Red Hat Bugzilla – Bug 1266973
Cannot start or revert VM with failed stateless snapshot
Last modified: 2016-05-23 05:34:45 EDT
Description of problem:
I had a stateless VM running when a problem came up with its storage domain. I manually stopped the VM and now it still contains a stateless snapshot. The snapshot is preventing the VM from running and the snapshot cannot be removed by any normal means.
Version-Release number of selected component (if applicable):
Steps to Reproduce:
1. Run VM in stateless mode
2. Cause problem in storage domain so that VM transitions to paused.
3. Manually stop the VM. Observe that the stateless snapshot remains.
4. Attempt to start VM, observe that the VM stays stopped but ovirt engine.log contains NullPointerException error.
Cannot start VM with snapshot, cannot remove snapshot.

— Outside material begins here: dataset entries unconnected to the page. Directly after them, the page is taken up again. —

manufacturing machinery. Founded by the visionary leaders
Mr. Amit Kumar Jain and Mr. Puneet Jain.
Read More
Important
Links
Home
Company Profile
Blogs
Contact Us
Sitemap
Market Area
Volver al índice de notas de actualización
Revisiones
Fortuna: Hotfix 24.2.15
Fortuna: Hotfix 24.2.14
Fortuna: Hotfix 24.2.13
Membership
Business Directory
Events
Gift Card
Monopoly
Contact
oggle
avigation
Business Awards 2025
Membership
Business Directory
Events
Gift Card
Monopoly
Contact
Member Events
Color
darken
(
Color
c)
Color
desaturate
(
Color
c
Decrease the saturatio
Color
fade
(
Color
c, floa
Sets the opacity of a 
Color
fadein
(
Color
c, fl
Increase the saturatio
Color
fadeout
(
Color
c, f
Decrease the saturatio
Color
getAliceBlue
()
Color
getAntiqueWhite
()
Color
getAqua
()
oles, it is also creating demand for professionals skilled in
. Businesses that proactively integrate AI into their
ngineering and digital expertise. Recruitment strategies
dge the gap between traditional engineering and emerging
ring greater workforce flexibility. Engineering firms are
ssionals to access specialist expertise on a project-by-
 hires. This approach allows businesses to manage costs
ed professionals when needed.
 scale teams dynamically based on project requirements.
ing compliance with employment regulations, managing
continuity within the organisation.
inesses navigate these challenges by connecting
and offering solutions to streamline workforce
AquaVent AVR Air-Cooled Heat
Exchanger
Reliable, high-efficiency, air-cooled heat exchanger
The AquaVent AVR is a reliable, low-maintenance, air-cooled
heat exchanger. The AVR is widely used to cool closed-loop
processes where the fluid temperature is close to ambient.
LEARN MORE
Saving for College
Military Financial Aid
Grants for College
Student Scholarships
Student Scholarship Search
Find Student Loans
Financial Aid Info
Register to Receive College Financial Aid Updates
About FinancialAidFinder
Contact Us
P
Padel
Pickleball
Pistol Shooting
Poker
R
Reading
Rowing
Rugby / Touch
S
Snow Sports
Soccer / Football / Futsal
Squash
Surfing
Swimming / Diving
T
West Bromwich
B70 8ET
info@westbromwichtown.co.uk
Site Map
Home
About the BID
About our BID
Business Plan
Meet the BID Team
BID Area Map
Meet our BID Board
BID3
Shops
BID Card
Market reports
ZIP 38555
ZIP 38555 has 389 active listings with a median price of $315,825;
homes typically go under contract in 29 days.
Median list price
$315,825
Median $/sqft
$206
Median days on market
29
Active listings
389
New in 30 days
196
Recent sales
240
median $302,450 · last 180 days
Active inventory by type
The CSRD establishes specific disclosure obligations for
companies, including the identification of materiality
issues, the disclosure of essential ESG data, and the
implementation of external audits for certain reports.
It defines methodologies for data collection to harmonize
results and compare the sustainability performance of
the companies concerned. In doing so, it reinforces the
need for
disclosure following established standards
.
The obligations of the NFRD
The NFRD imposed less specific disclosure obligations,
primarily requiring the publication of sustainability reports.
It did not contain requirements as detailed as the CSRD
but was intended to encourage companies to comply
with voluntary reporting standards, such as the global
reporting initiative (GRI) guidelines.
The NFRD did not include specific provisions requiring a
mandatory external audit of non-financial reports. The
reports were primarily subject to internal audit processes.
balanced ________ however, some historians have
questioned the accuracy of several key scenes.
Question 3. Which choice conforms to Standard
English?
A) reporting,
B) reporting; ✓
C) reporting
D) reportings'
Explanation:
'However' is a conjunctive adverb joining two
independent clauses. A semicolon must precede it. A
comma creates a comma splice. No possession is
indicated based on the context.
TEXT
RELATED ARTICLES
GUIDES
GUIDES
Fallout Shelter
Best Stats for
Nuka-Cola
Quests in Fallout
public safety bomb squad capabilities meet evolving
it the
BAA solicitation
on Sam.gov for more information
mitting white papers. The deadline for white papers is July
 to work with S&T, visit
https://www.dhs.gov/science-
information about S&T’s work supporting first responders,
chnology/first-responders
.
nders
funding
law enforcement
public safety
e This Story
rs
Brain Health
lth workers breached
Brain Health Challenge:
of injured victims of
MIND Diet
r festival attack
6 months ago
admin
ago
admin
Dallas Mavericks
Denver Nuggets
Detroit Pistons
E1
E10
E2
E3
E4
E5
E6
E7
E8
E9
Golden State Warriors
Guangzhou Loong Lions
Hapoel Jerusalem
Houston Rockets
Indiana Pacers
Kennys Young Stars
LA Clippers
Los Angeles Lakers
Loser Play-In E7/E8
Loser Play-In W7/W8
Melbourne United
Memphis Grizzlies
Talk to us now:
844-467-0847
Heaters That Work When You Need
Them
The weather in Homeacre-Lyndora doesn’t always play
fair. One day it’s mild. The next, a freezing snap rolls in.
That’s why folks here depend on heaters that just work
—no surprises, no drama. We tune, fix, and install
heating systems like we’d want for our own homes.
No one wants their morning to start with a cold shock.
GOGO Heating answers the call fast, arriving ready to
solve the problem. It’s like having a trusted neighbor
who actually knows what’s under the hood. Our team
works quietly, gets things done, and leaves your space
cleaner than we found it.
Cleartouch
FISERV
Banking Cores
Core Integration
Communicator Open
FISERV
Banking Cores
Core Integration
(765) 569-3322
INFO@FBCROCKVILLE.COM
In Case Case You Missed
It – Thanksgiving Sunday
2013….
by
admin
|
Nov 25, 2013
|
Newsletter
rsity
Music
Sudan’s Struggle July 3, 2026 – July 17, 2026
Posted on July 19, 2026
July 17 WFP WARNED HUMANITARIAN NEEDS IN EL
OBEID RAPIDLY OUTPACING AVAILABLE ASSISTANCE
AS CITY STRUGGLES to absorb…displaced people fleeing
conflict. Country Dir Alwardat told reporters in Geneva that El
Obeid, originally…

Either the snapshot should be automatically removed, or admin should be allowed to remove it manually.
The snapshot cannot be removed from eithr web UI or from CLI shell.
I have engine.log stack trace for the NullPointerException if needed.
This may be the same issue as #1072375 but I cannot tell for sure. I am very much interested in at least a workaround for the non-startable VM I currently have though.
yes, please provide all the logs
Created attachment 1106050 [details]
a segment of engine.log during the failed restoration
Moving from 4.0 alpha to 4.0 beta since 4.0 alpha has been already released and bug is not ON_QA.
I followed the reproduction steps and didn't manage to reproduce it.
Generally speaking, I don't think that this case justifies a mechanism to remove the stateless snapshot - it should be done automatically by the system whenever a stateless VM goes down or powering up with stateless snapshot that we didn't manage to remove before.
In this particular case, the stateless snapshot removal fails because we reach an inconsistent state in the database: on the one hand, we have a device for the disk and on the other hand the disk itself doesn't exist.
I wonder how could it happen. I don't see a way to get to this state - could it be that the disk has been manually removed from the database in order to recover from the problem with the storage domain (what was the problem)? anyway, without further information/logs that could explain how the disk has been removed, we cannot make any further progress with this.
So I'm closing it as it couldn't be reproduced with the reported reproduction steps. Obviously we reached a state we should't get to so if there is additional information about that - feel free to reopen.